例えばFBは「大変良い」とか、「素晴らしい」という意味で、BFはその反対、つまり「悪い」といった具合です。セブンティースリーは「さようなら」という意味です。

筆者も最初は「セブンティースリー(さようなら)」などの無線用語を使うのは何か、こっぱずかしい気がして、戸惑いながら行っていました。数あるハム用語の中でも「お稼ぎください」にはビックリしました。

なぜ突然「お稼ぎ」の話が出るのか・・、と不思議に思ったのですが「お稼ぎください」はもともと、アマチュア無線以外のCBやパーソナル無線用語だったようです。また、大阪の漫才師のあいさつで「お稼ぎになられてください」というのがあるそうです。

ハムでは「仕事で稼ぐ」という意味ではなく、交信局数を稼ぐといった意味があるようです。ちなみに「仕事」は「コマーシャル」と言います。

とまあ、最初はびっくりしましたが、「お稼ぎになられてください」は今では好きな無線用語です。

ただ、厳密には用語というよりは俗語なのかもしれません。そのあたりは入り乱れている感じがします。その意味で言えば、当サイトも純粋なアマチュア無線サイトではなく俗モノなのかも・・・!?

まんがでわかるハム用語 (CQ comics) (93年出版)という本がありますので、興味があれば一読してみてください。 「お稼ぎください」も、もちろん紹介されています。

ハム用語だけでなく、交信方法も詳細に紹介されています。


Q符号を格好よく使えるようになると、もうプロのハム

Q符号(キューふごう、Q code)とは、国際的に無線通信において用いられるQを頭文字とする3文字の略記号のことで、単に略符号とも呼ばれます。具体的には下記のようなものです。これもまた、マスターしないと会話についていけないことがあります。でも使いすぎて、ひんしゅくを買うことも・・・!?

Q 符 号
QRA?貴局名(または個人名)は何ですか。
QRH?こちらの周波数は変化しますか。
QRL?そちらは通信中ですか。
QRM?そちらは混信を受けていますか。
QRN?そちらは空電に妨げられていますか。
QRO?こちらは送信機の電力を増加しましょうか。
QRP?こちらは送信機の電力を減少しましょうか。
QRS?こちらはもっと遅く送信しましょうか。
QRV?そちらは用意ができましたか。
QRX?そちらは何時に再びこちらを呼びますか。
QRZ?だれかこちらを呼んでいますか。
QSB?こちらの信号にはフェージングがありますか。
QSP?そちらは,無料で………へ中継してくれますか。
QSQ?そちらには誰それさんがいませんか。
QSY?こちらは他の周波数に変更して伝送しましょうか。
QTC?そちらには送信する電報が何通ありますか。
QTH?そちらの位置(市町村など)は何度(どこ)ですか。


実際の交信では、「私のQRAはタナカ、QTHは北海道千歳市です」とか、「QRZ、誰かこちらを呼びましたか?」こんな感じで使います。
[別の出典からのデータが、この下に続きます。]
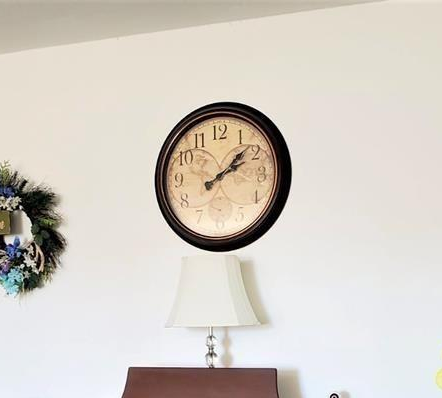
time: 2:07
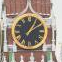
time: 1:09
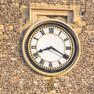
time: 8:19
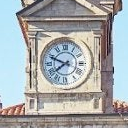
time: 7:48
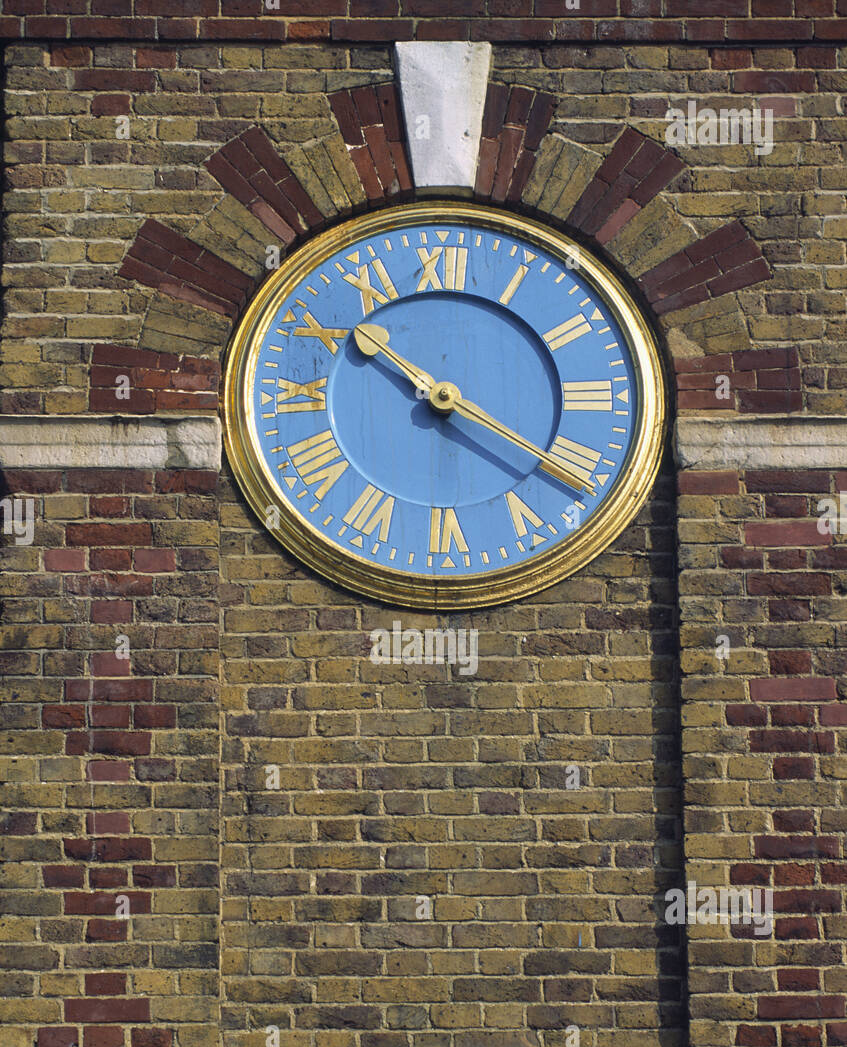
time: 10:20
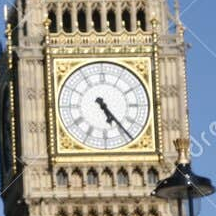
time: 5:23
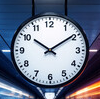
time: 10:09
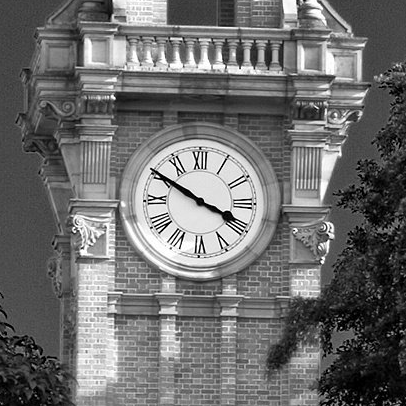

通話表(フォネティックコード)を覚えよう!業務無線の国家試験でも実技試験として出るよ!

さて、アマチュア無線をやるならば、やはり通話表(つうわひょうまたはフォネティックコード)を覚えておいたほうが良いでしょう。アマチュア無線のみならず、業務用無線の試験にも出てきます。

映画などで聞いたことがある人もいると思いますが、現在無線で使用されるフォネティックコードは欧文通話表と呼ばれるもので、Aならアルファ、Bならブラボー・・などと言い換え、聞き間違いを防ぐ目的で使用されています。

アマチュア無線でも実はとっても重要なコードです。これを覚えてしまえば、航空無線でもフォネティックコードが理解できますし、将来、航空特殊無線技士などの無線資格を取る際にも通信術の実技試験として出題されるので、興味があるならば覚えてしまいましょう。

文字使用する語文字使用する語文字使用する語文字使用する語
AAlphaHHotelOOscarVVictor
BBravoIIndiaPPapaWWhiskey
CCharlieJJulietQQuebecXX-Ray
DDeltaKKiloRRomeoYYankee
EEchoLLimaSSierraZZulu
FFoxtrotMMikeTTango
GGolfNNovemberUUniform

アマチュア無線で使われるフォネティックコードと違うようだけど!?

はい。独特のコードを用いているのがアマチュア無線です。

たとえば「J」は本来のフォネティックコードでは、「ジュリエット」ですが、アマチュア無線ではジャパンと呼ぶこともあります。

さらにZは 「ザンジバル」、Eは「エドワード」などを使う方もいます。筆者も初めて聞いたときはビックリでしたが、慣れてしまうと、違和感がありません。でも、あまり奇抜なものになると初心者がまったく理解できず、「すみませんが、もう一度・・・」と何度も聞き返すという相手局にとっても失礼になってしまう現実的な問題もあります。「ジュリエイト」というのはよくわかりませんが・・・。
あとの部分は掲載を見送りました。